10. A signal processor system according to claim 8, wherein the adaptive filter comprises a noise reducer applied after the subtraction of the estimated echo spectrum.

11. A signal processor system according to claim 8, wherein the loudspeaker sub-sampling rate is not greater than about 0.75 times the sequence length and greater than about 0.35 times the sequence length.

12. A signal processor system according to claim 11, wherein the loudspeaker sub-sampling rate is about 0.6 times the sequence length.

13. A signal processor system according to claim 8, further comprising a beamformer configured to beamform the adaptively filtered time series of short-time microphone spectra of a plurality of microphone signals to generate a combined filtered time series of short-time spectra of the plurality of microphone signals.

14. A signal processor system according to claim 8, further comprising a hands-free telephony system.

15. A signal processor system according to claim 8, further comprising a speech recognition system.

16. A signal processor system according to claim 8, further comprising a vehicle communication system.

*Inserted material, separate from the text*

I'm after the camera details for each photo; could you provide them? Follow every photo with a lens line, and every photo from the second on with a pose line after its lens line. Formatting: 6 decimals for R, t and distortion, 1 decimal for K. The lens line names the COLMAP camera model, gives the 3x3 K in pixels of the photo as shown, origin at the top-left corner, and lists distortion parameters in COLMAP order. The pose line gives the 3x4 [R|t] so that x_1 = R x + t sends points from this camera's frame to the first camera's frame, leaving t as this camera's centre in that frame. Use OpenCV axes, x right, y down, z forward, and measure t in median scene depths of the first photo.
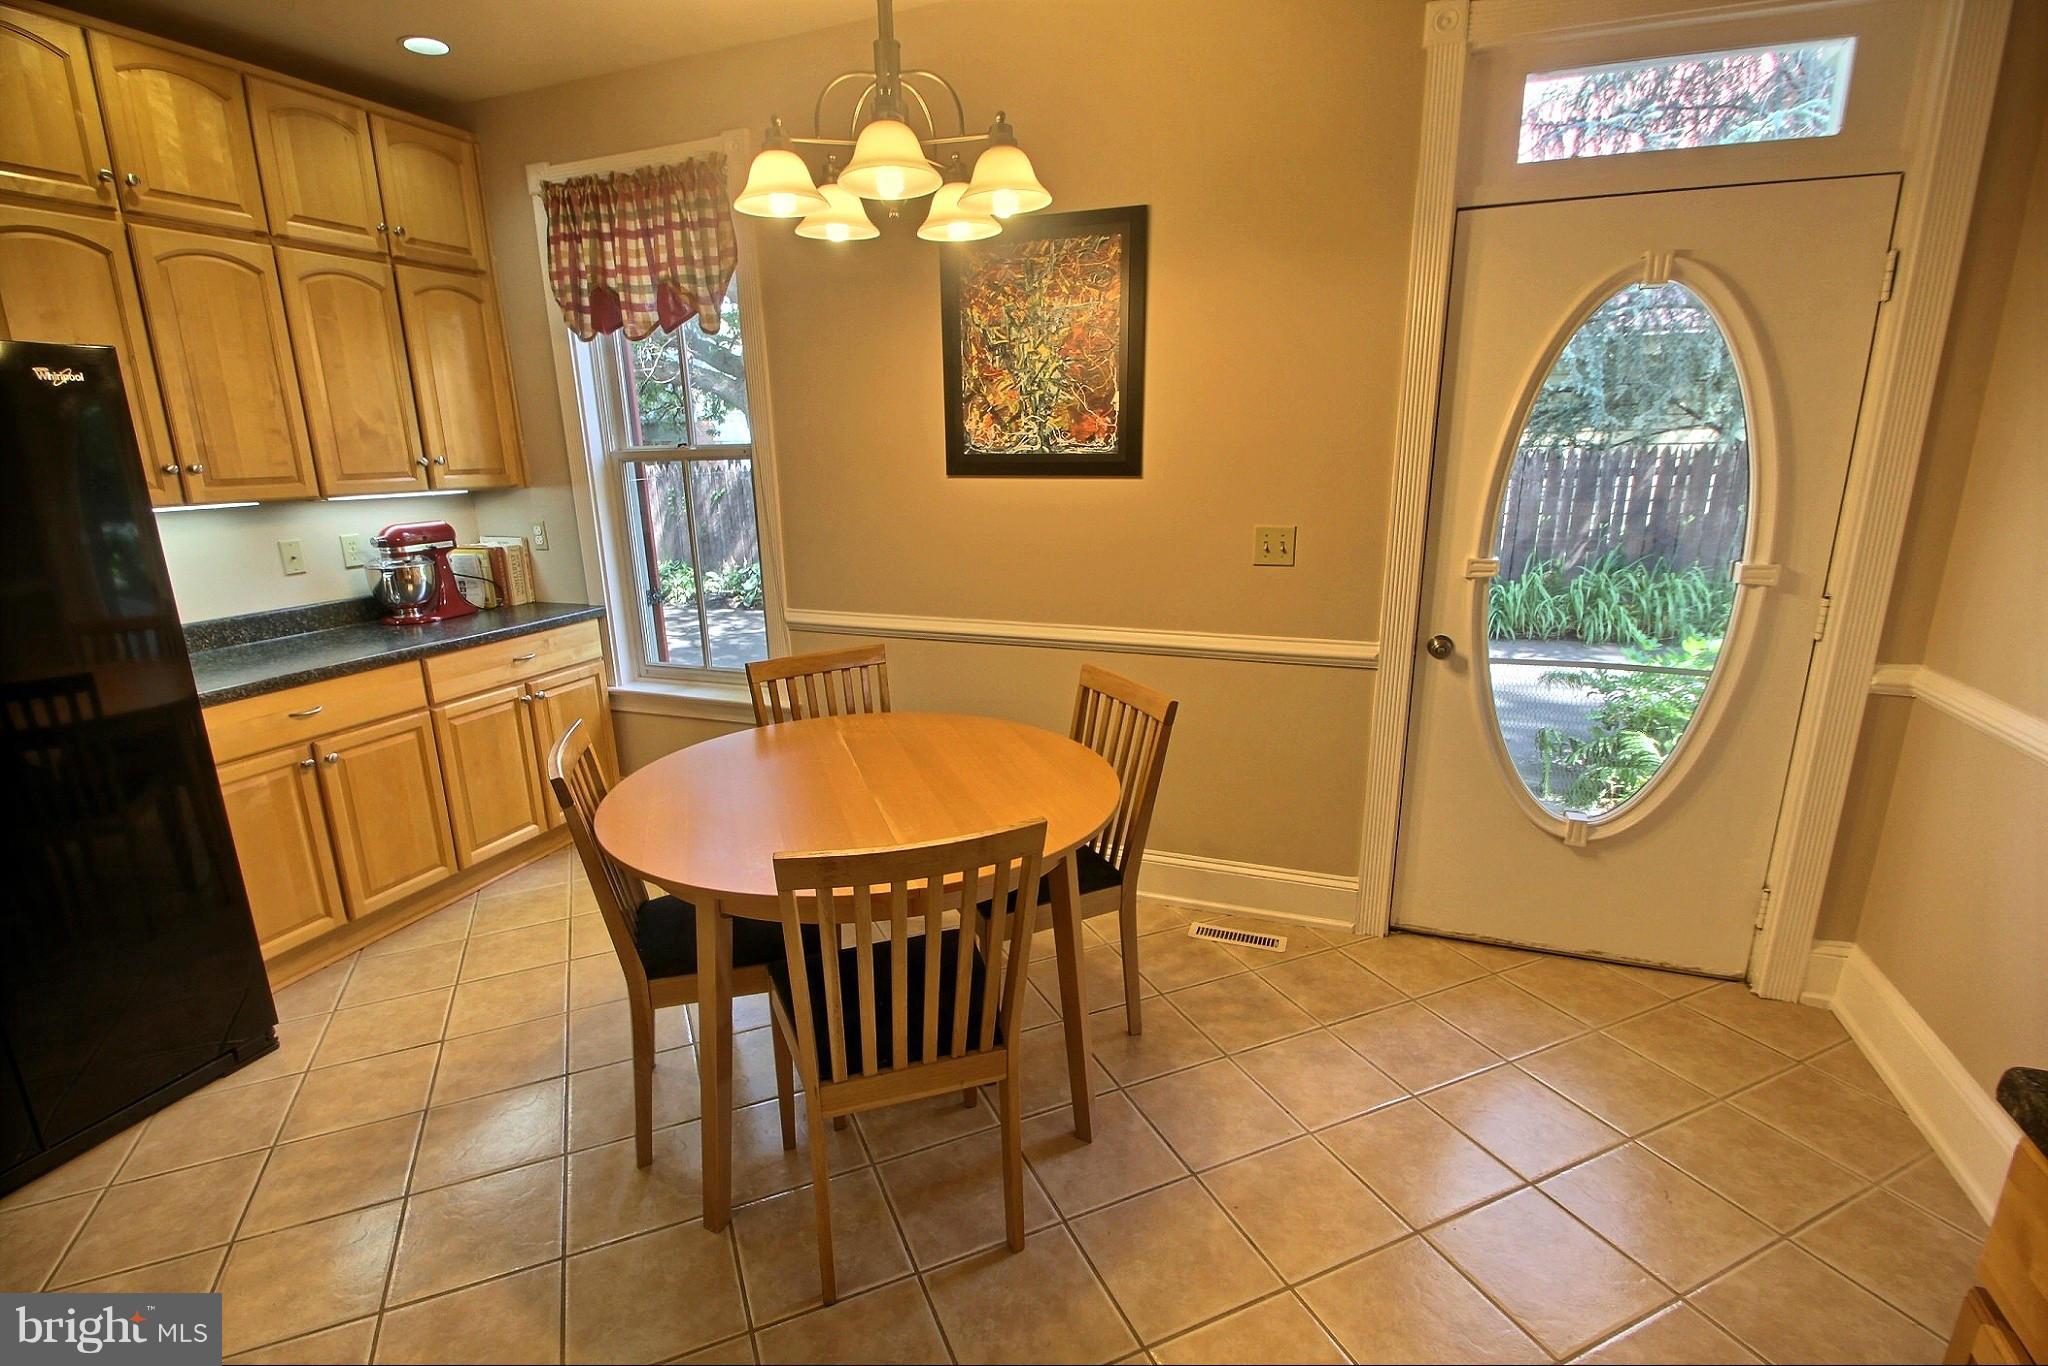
lens RADIAL K [[959.1, 0, 1020.0], [0, 959.1, 696.9], [0, 0, 1]] dist [0.003770, -0.011586]
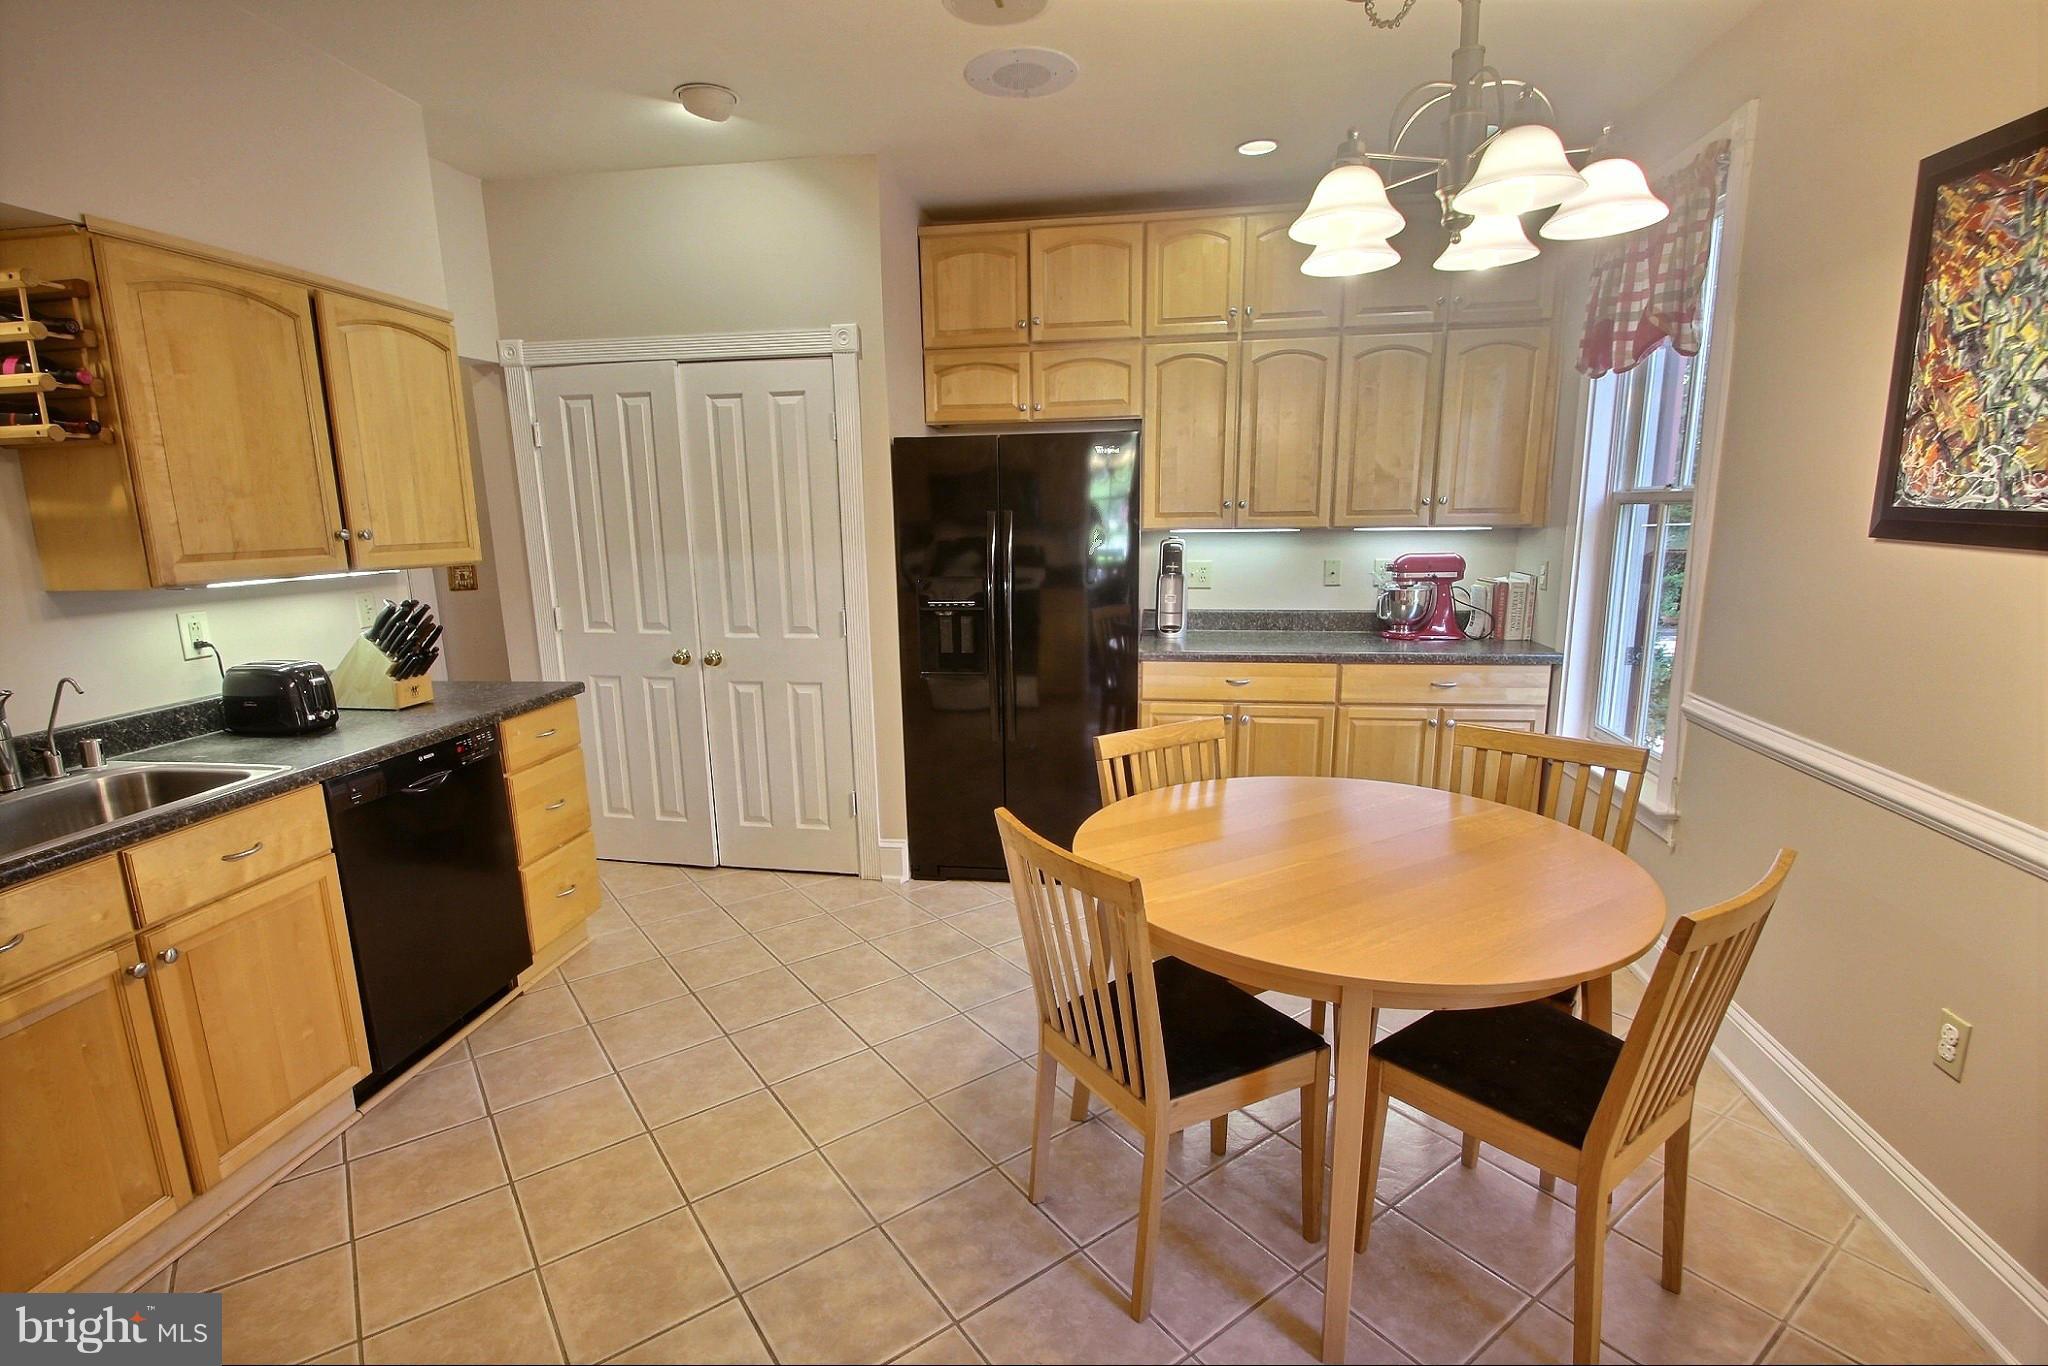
lens RADIAL K [[973.9, 0, 978.8], [0, 973.9, 705.4], [0, 0, 1]] dist [-0.008816, -0.004382]
pose [[0.182377, 0.217850, -0.958791, 0.482577], [-0.234255, 0.956692, 0.172814, -0.094857], [0.954915, 0.193084, 0.225511, 0.299873]]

17. A computer program product for providing echo compensation of at least one audio microphone signal that includes an echo signal contribution due to an audio loudspeaker signal in a loudspeaker-microphone system, the computer program product comprising a non-transitory computer-readable medium having computer readable program code stored thereon, the computer readable program configured to:

convert overlapped sequences of the audio loudspeaker signal from a time domain to a frequency domain and obtain a time series of short-time loudspeaker spectra with a number of sub-bands;

temporally interpolate the time series of short-time loudspeaker spectra, including, for each pair of temporally adjacent short-time loudspeaker spectra, calculate an interpolated short-time loudspeaker;

compute an estimated echo spectrum with its sub-band components for at least one current loudspeaker spectrum by addition of a current short-time loudspeaker spectrum and previous short-time loudspeaker spectra, up to a maximum time delay, wherein:

first filter coefficients are used for weighting the current loudspeaker spectrum and the corresponding previous short-time loudspeaker spectra with increasing time delay;

second filter coefficients are used for weighting the interpolated short-time loudspeaker spectra temporally adjacent to the current loudspeaker spectrum and the corresponding previous short-time loudspeaker spectra; and

convert overlapped sequences of the audio microphone signal from the time domain to the frequency domain and obtain a time series of short-time microphone spectra with a number of sub-bands;

adaptively filter the time series of short-time microphone spectra of the microphone signal by at least subtracting a corresponding estimated echo spectrum from a corresponding microphone spectrum;

convert the filtered time series of short-time spectra of the microphone signal to overlapped sequences of a filtered audio microphone signal; and

overlap the sequences of the filtered audio microphone signal to generate an echo compensated audio microphone signal.